> Extracted text:
:::

Roman Law, Private Property and the Public Domain: Lessons for Copyright Policy

© Springer International Publishing Switzerland 2015
Brian Fitzgerald and John Gilchrist (eds.)Copyright Perspectives10.1007/978-3-319-15913-3_3

3. Roman Law, Private Property and the Public Domain: Lessons for Copyright Policy

Arthur R Emmett 

New South Wales Court of Appeal, Level 12 Law Courts Building, Queens Square, Sydney, NSW, 2000, Australia



Arthur R Emmett

3.1 Roman Law and the Common Law1

The greatest gift that the ancient Romans have left to posterity has been their law and legal principles. That law is derived from the Code, the Digest and the Institutes of Justinian, which are together generally referred to as the Corpus Iuris Civilis.

In ad 476, the city of Rome fell to the barbarians and there was no longer an emperor in the West. What remained of the Roman Empire was ruled from Constantinople, in the East. When Justinian became emperor in Constantinople in ad 527, he conceived the idea of re-establishing what he perceived to be the lost greatness of Rome. One of the pillars upon which Justinian intended to found the re-establishment of Roman greatness was an authoritative codification of Roman law.

Justinian’s first step was to order the compilation of a collection of imperial enactments that were still relevant and in force. That first step was completed in ad 529, with the publication of the Code, which was updated in ad 534. The second step was the preparation of the Digest, which was to be a compilation of the writings of the classical Roman jurists. The Digest was published in accordance with Justinian’s instructions in ad 533.

Together, the Code and the Digest were close to twice the size of the Bible. The nature of both compilations was such that, while they constituted authoritative reference works, only those already skilled in the law had the capacity to find a way through the material contained in them. Justinian perceived, therefore, that a textbook containing the first principles of all learning in the law would also be required in order to instruct students of law and to provide a map of the law. Accordingly, Justinian gave instructions for the preparation of a text book for students called the Institutes, which was published in ad 533.

At the end of the eleventh century, the law school of Bologna, the oldest university of Western Europe, began to teach the law of the Corpus Iuris Civilis. The fame of that law school spread throughout the whole of Europe in the centuries thereafter and, in consequence, the jurisprudence of the Corpus Iuris Civilis became the jurisprudential foundation of all modern European law systems.

:::

> Problem 1:
Please write out, word for word, the part of the Roman law text that opens with the words "Justinian’s first step" and closes with "instructions in ad 533.".
> Problem 2:
In the Roman law text, what did Justinian order as his first step toward codifying Roman law?

> Data section:
:::

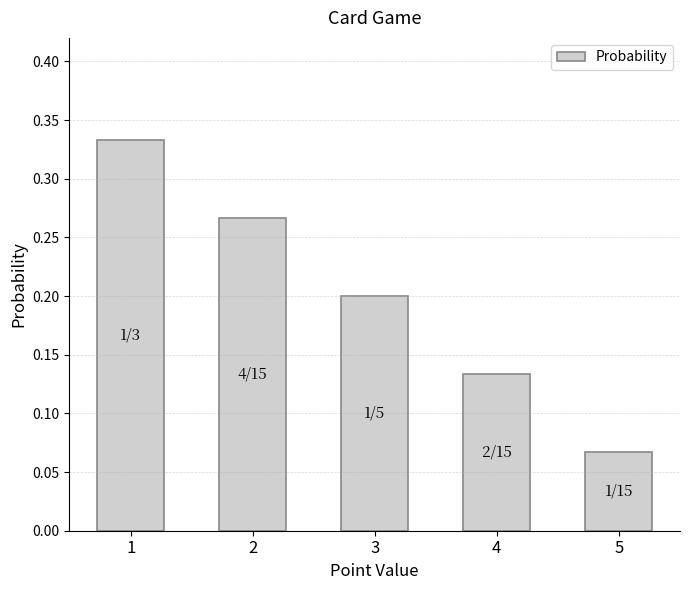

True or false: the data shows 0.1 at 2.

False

:::

> Worked solution 1:
Justinian’s first step was to order the compilation of a collection of imperial enactments that were still relevant and in force. That first step was completed in ad 529, with the publication of the Code, which was updated in ad 534. The second step was the preparation of the Digest, which was to be a compilation of the writings of the classical Roman jurists. The Digest was published in accordance with Justinian’s instructions in ad 533.

> Worked solution 2:
He ordered the compilation of a collection of imperial enactments that were still relevant and in force.